((

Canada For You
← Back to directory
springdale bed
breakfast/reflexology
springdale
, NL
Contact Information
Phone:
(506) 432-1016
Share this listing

))

#### [TASK TO COMPLETE]
Give these records as a JSON list of strings, with one string per line and blank lines omitted.

#### [TASK RESULT]
[
  "Canada For You",
  "← Back to directory",
  "springdale bed",
  "breakfast/reflexology",
  "springdale",
  ", NL",
  "Contact Information",
  "Phone:",
  "(506) 432-1016",
  "Share this listing"
]